Scans conducted later showed the first operation was poorly conducted. For a new corrective operation, he required Shs4.5m which he doesn’t have.

Dr Wabuloko said several private clinics outside the hospital operate without a license.
“We don’t have good supervisory systems. The people who are supposed to supervise these clinics are after money. There is a need to eliminate the menace of quackery. We agreed to have an operation against the quacks,” he said.

Mr Masiga called for shutting down clinics around the referral hospital which could perhaps scuttle these cartels. 

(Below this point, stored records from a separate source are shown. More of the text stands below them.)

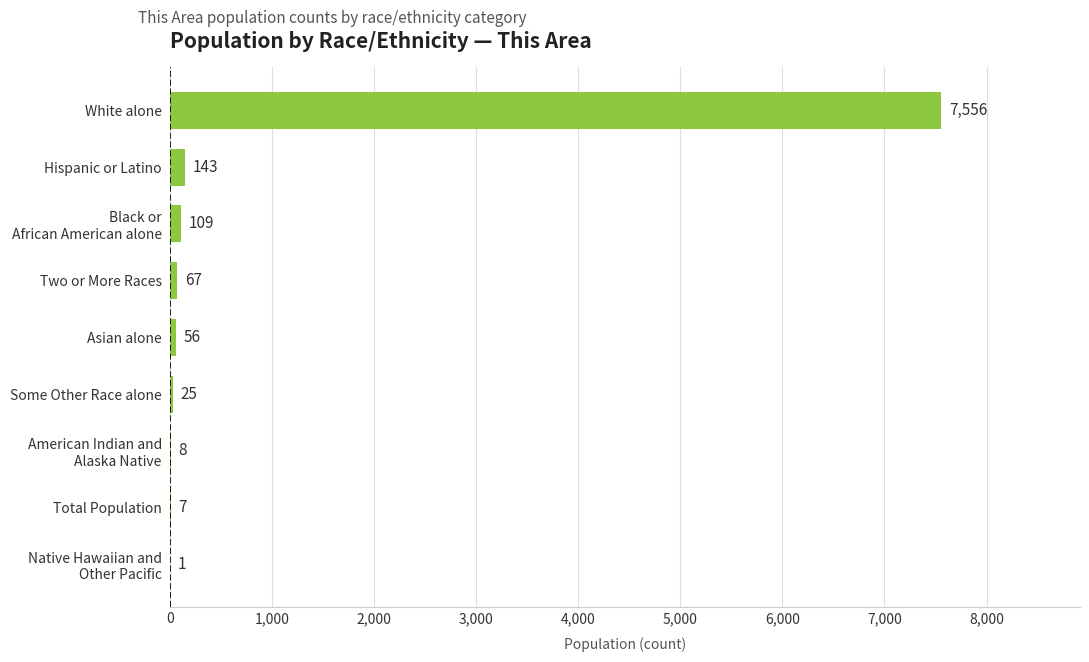

At which label is the value closest to 3778?

Hispanic or Latino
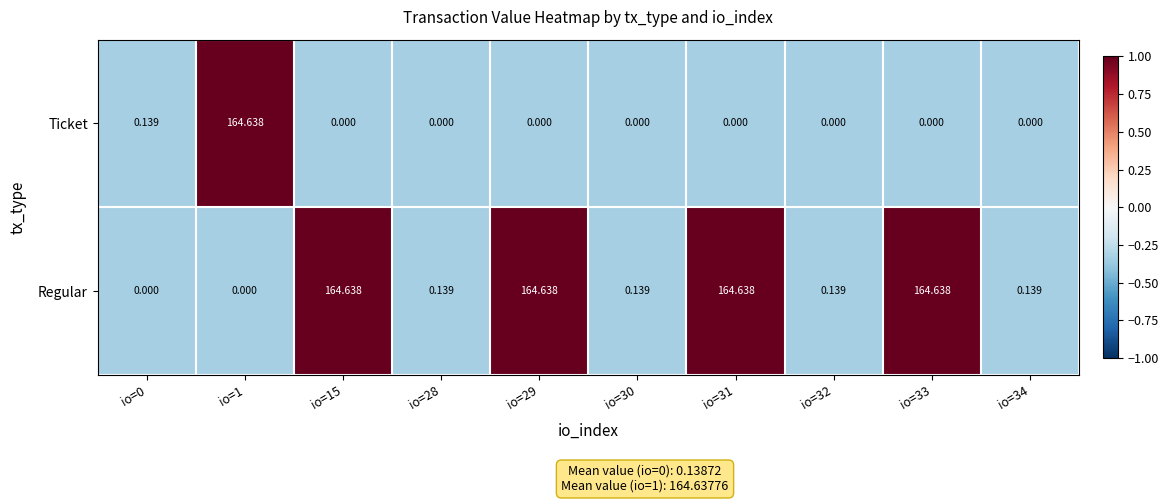

At io=32, list the series in order from smallest to largest.

Ticket, Regular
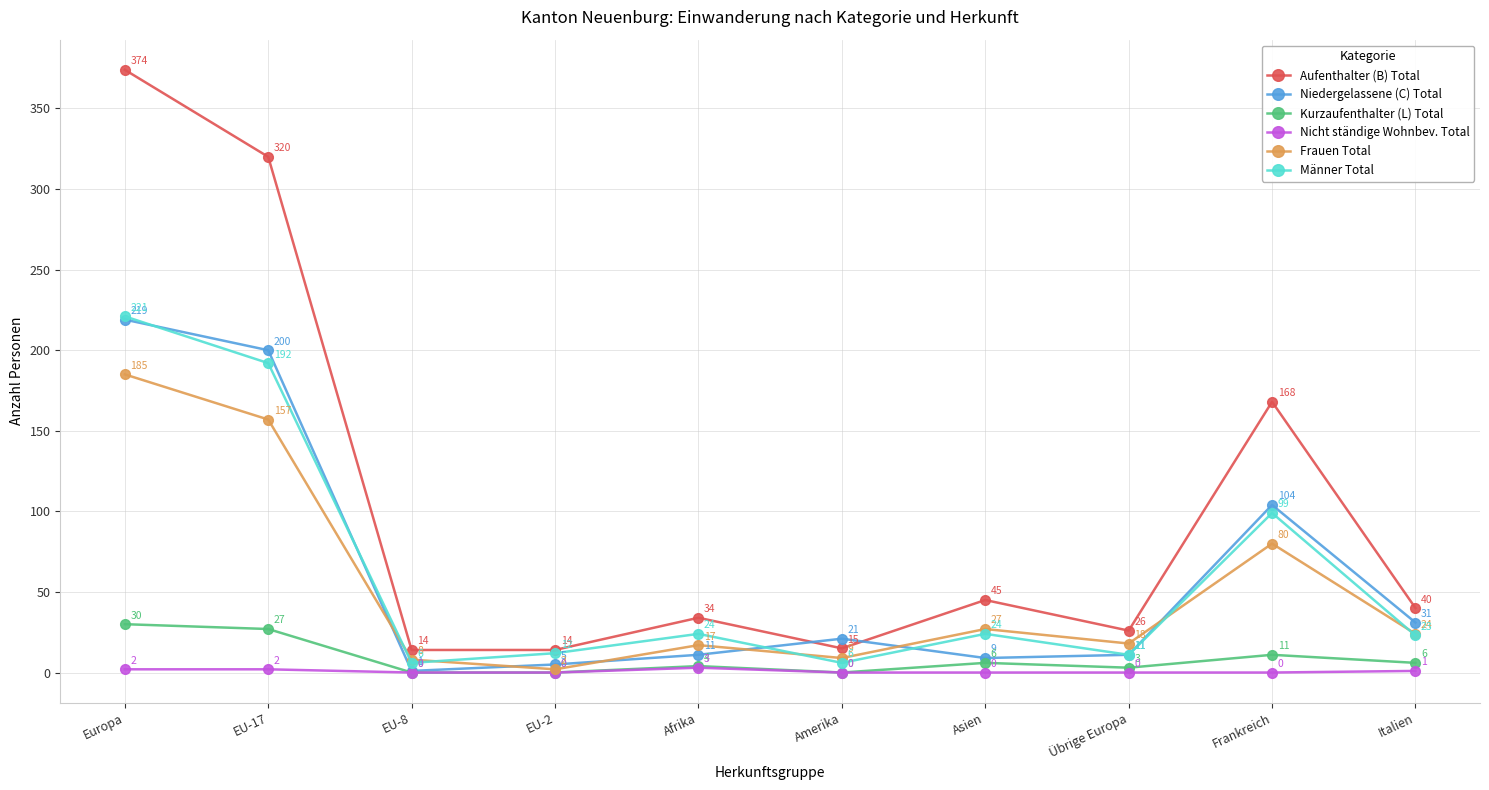

Reading left to right, transcribe all the data shown in this chart.

Aufenthalter (B) Total: 374	320	14	14	34	15	45	26	168	40
Niedergelassene (C) Total: 219	200	1	5	11	21	9	11	104	31
Kurzaufenthalter (L) Total: 30	27	0	0	4	0	6	3	11	6
Nicht ständige Wohnbev. Total: 2	2	0	0	3	0	0	0	0	1
Frauen Total: 185	157	8	2	17	9	27	18	80	24
Männer Total: 221	192	6	12	24	6	24	11	99	23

President Museveni in his February 8 letter to the National Drugs Authority (NDA) ordered for the immediate closure of all private pharmacies operating within government health facilities barely after the interdiction of the former Mulago National Referral Hospital’s executive director, Dr Baterana Byarugaba.

However, the administrators at Mbale Hospital continue to conduct business in disregard of the President’s directive as it is only a matter of time before another tragedy unfolds.

About the hospital

The British colonial administration established  Mbale hospital 98 years ago. The 415-bed facility serves more than 15 districts in eastern region, including Busia, Budaka, Kibuku, Kapchorwa, Bukwa, Kween, Butaleja, Namisindwa, Manafwa, Mbale, Pallisa, Sironko, and Tororo.The comfort that the recently retrofitted Shs22b surgical complex remains a far cry.

The hospital boasts of structures in fairly good condition but is short on equipment and specialised personnel, and yet according to the Health ministry, the facility is one of the most staffed hospitals among the 16 regional referrals in the country.